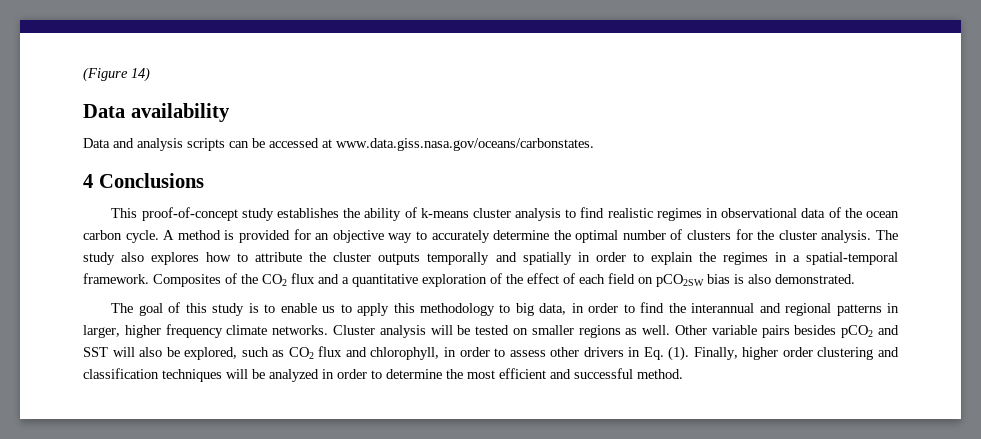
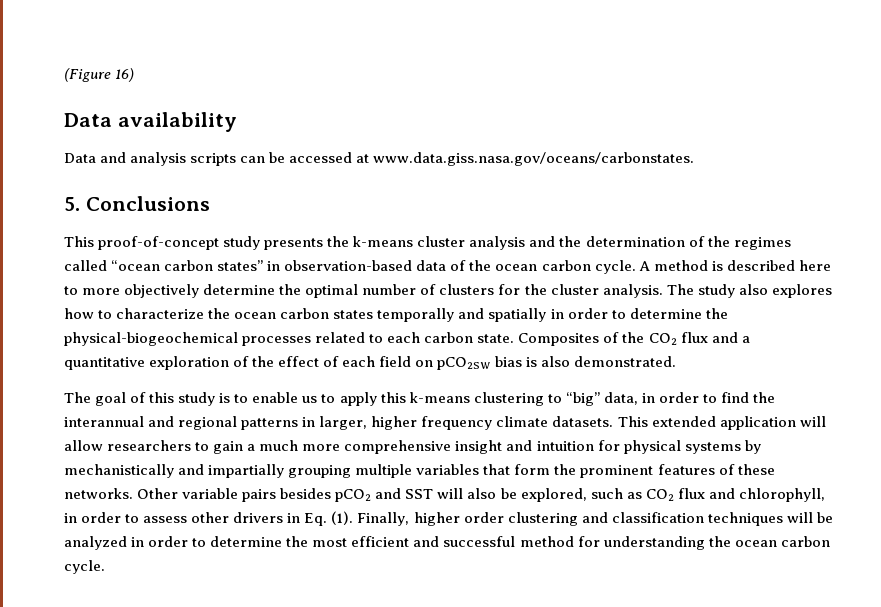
[131,67,150,82] 14) -> [115,68,135,82] 16)
[83,174,93,188] 4 -> [64,197,80,211] 5.
[276,207,798,221] establishes the ability of k-means cluster analysis to find realistic regimes in observational -> [264,236,791,250] [64,260,413,271] presents the k-means cluster analysis and the determination of the regimes called “ocean carbon states” in observation-based
[238,229,490,243] provided for an objective way to accurately -> [726,260,831,271] [64,284,200,298] described here to more objectively
[255,252,421,265] attribute the cluster outputs -> [116,308,374,319] characterize the ocean carbon states
[650,252,898,265] [83,273,149,284] explain the regimes in a spatial-temporal framework. -> [629,308,728,319] [64,332,515,346] determine the physical-biogeochemical processes related to each carbon state.
[419,303,534,316] methodology to big -> [409,392,600,406] k-means clustering to “big”
[272,325,671,338] networks. Cluster analysis will be tested on smaller regions as well. -> [552,416,826,430] [64,440,761,454] [64,464,775,478] [64,488,133,499] datasets. This extended application will allow researchers to gain a much more comprehensive insight and intuition for physical systems by mechanistically and impartially grouping multiple variables that form the prominent features of these networks.
[637,369,683,379] method. -> [519,536,830,550] [64,560,105,574] method for understanding the ocean carbon cycle.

+ + +

▶ [Work task]: Your answer must be an exact copy of the listing, minus its pictures.

▶ [Result for this exercise]:
[131,67,150,82] 14) -> [115,68,135,82] 16)
[83,174,93,188] 4 -> [64,197,80,211] 5.
[276,207,798,221] establishes the ability of k-means cluster analysis to find realistic regimes in observational -> [264,236,791,250] [64,260,413,271] presents the k-means cluster analysis and the determination of the regimes called “ocean carbon states” in observation-based
[238,229,490,243] provided for an objective way to accurately -> [726,260,831,271] [64,284,200,298] described here to more objectively
[255,252,421,265] attribute the cluster outputs -> [116,308,374,319] characterize the ocean carbon states
[650,252,898,265] [83,273,149,284] explain the regimes in a spatial-temporal framework. -> [629,308,728,319] [64,332,515,346] determine the physical-biogeochemical processes related to each carbon state.
[419,303,534,316] methodology to big -> [409,392,600,406] k-means clustering to “big”
[272,325,671,338] networks. Cluster analysis will be tested on smaller regions as well. -> [552,416,826,430] [64,440,761,454] [64,464,775,478] [64,488,133,499] datasets. This extended application will allow researchers to gain a much more comprehensive insight and intuition for physical systems by mechanistically and impartially grouping multiple variables that form the prominent features of these networks.
[637,369,683,379] method. -> [519,536,830,550] [64,560,105,574] method for understanding the ocean carbon cycle.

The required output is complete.